Вот осталось еще четыре такта, три, два…
Егоров прижимает мундштук к губам.
Это Эверест, отрицательный склон.
Он набирает воздуха.
Пианистка поворачивается вполоборота, ей тоже интересно.
Райнис будто бы и не реагирует, впился глазами в клавир.
Никита смотрит в свои ноты. От гроздьев тридцать вторых и шестьдесят четвертых у него рябит в глазах. Ну, и наворотили вы, герр Гендель! Никита идет через непроходимую чащу со своей тульской трубой, как воин с зажженным факелом. Когда же она кончится? Пауза. И еще один пассаж, похожий на пропасть с камнепадом. Егорову кажется, что нога его скользит по краю. Он срывается в кикс, беспомощно шевелит клапанами.
Пианистка, сыграв еще несколько тактов по инерции, тоже прерывается. Райнис сопит на своем табурете.
Егоров разводит руками.
– Я же говорил. Только время у вас отнимаю, Зигмунд Карлович.
– Сынок, – говорит Райнис, – но ты же прошел почти всю часть. Обернись, посмотри, какое поле перепахали! Сколько уже сделано!
– Я облажался, учитель, – говорит Егоров. – И это факт моей идиотской жизни.
Пианистка поворачивается. На уроках не по своей специальности она не имеет права вмешиваться, но здесь не выдерживает.
– Неправда, вы не облажались, Егоров. Первые такты самые сложные.
– А дальше? А верхи? – уныло возражает тот. – Я же не флейтист, чтобы свистеть.
– Ну, да, – говорит Райнис, – там есть соль третьей октавы. Но ты же, сынок, брал фа?
– Брал, – соглашается Ник, – но не с такого интервала.
– Не надо лгать про интервалы. Там, юноша, имеет место весьма удобная восходящая секвенция. Как раз господин Хэндель написал, чтобы такие, как вы, не боялись. Занимайтесь по три часа. Только губы не за-играйте. Через месяц начнем репетировать с оркестром.
Это значит, за инструменты сядет всё училище.
Глава 4
Чудо у железной дороги
Егоров приподнял шляпу, вытер пот со лба и огляделся. А на что смотреть? Не на что больше смотреть.
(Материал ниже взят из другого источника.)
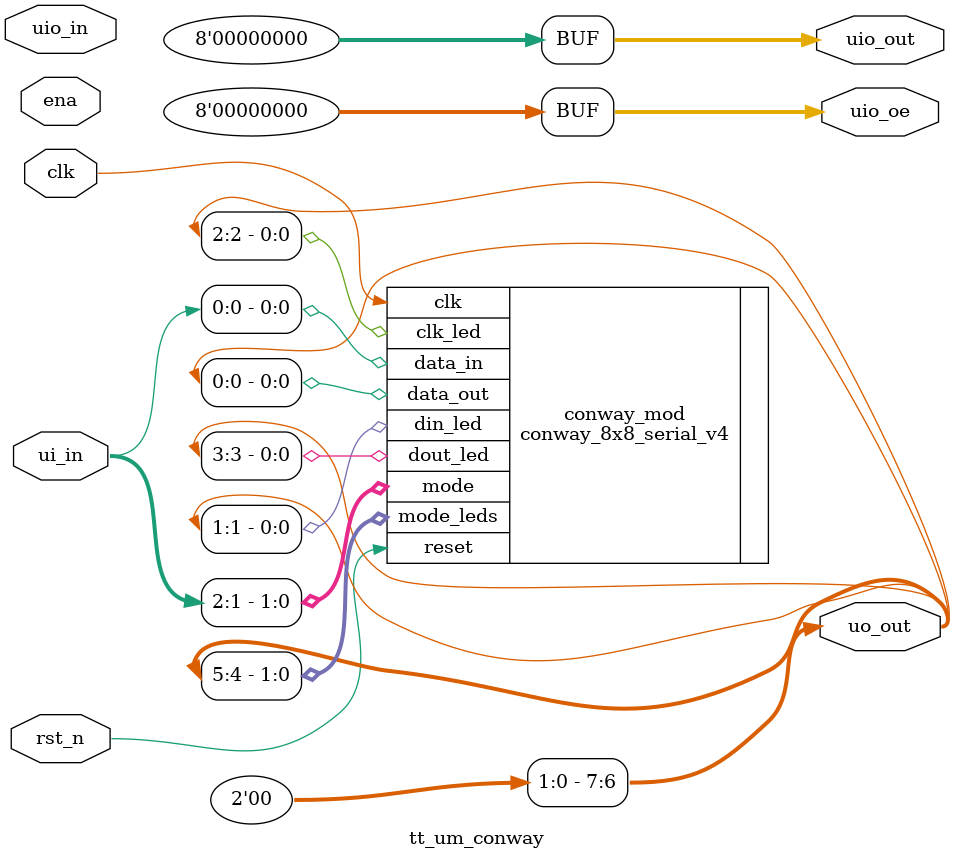
<source format=sv>
/*
 * Copyright (c) 2024 Your Name
 * SPDX-License-Identifier: Apache-2.0
 */

`default_nettype none

/* svlint off keyword_forbidden_wire_reg */
module tt_um_conway (
    input  wire [7:0] ui_in,    // Dedicated inputs
    output wire [7:0] uo_out,   // Dedicated outputs
    input  wire [7:0] uio_in,   // IOs: Input path
    output wire [7:0] uio_out,  // IOs: Output path
    output wire [7:0] uio_oe,   // IOs: Enable path (active high: 0=input, 1=output)
    input  wire       ena,      // always 1 when the design is powered, so you can ignore it
    input  wire       clk,      // clock
    input  wire       rst_n     // reset_n - low to reset
);
  /* svlint on keyword_forbidden_wire_reg */

  conway_8x8_serial_v4 conway_mod(
    .data_in(ui_in[0]),
    .mode(ui_in[2:1]),
    .reset(rst_n),
    .clk(clk),
    .data_out(uo_out[0]),
    .din_led(uo_out[1]),
    .clk_led(uo_out[2]),
    .dout_led(uo_out[3]),
    .mode_leds(uo_out[5:4])
  );

  // All output pins must be assigned. If not used, assign to 0.
  // assign uo_out  = ui_in + uio_in;  // Example: ou_out is the sum of ui_in and uio_in
  assign uio_out = 0;
  assign uio_oe  = 0;

  assign uo_out[7:6] = 0;

  // List all unused inputs to prevent warnings

endmodule

</source>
Даже зыбкий рассвет над землею не порадовал его.
Сколько он так протопал по шпалам? Где-то остались контуры дикого города, бетонный завод, элеватор, градирни, вагонное депо, заваленное колесными парами и всякой ржавчиной, паутина путей сортировочного узла, семафоры и стрелки, которые вели Егорова до тех пор, пока рельсы не вытянулись в параллельные прямые, которые вроде бы никогда не пересекаются.
Теперь по одну сторону полукругом стоял лес, за который уходило полотно, по другую лежало поле под снегом. Под мачтами высоковольтной линии торчали бурые от дождей стога. И ни одного дома, ни одного, даже дальнего, дымка.
Егоров пристроился у куста, развел костерок, чтобы согреться.
Когда занялись ветки, он отыскал пень, языки пламени обняли корягу и принялись лизать ее со всех сторон; от дерева пошел пар.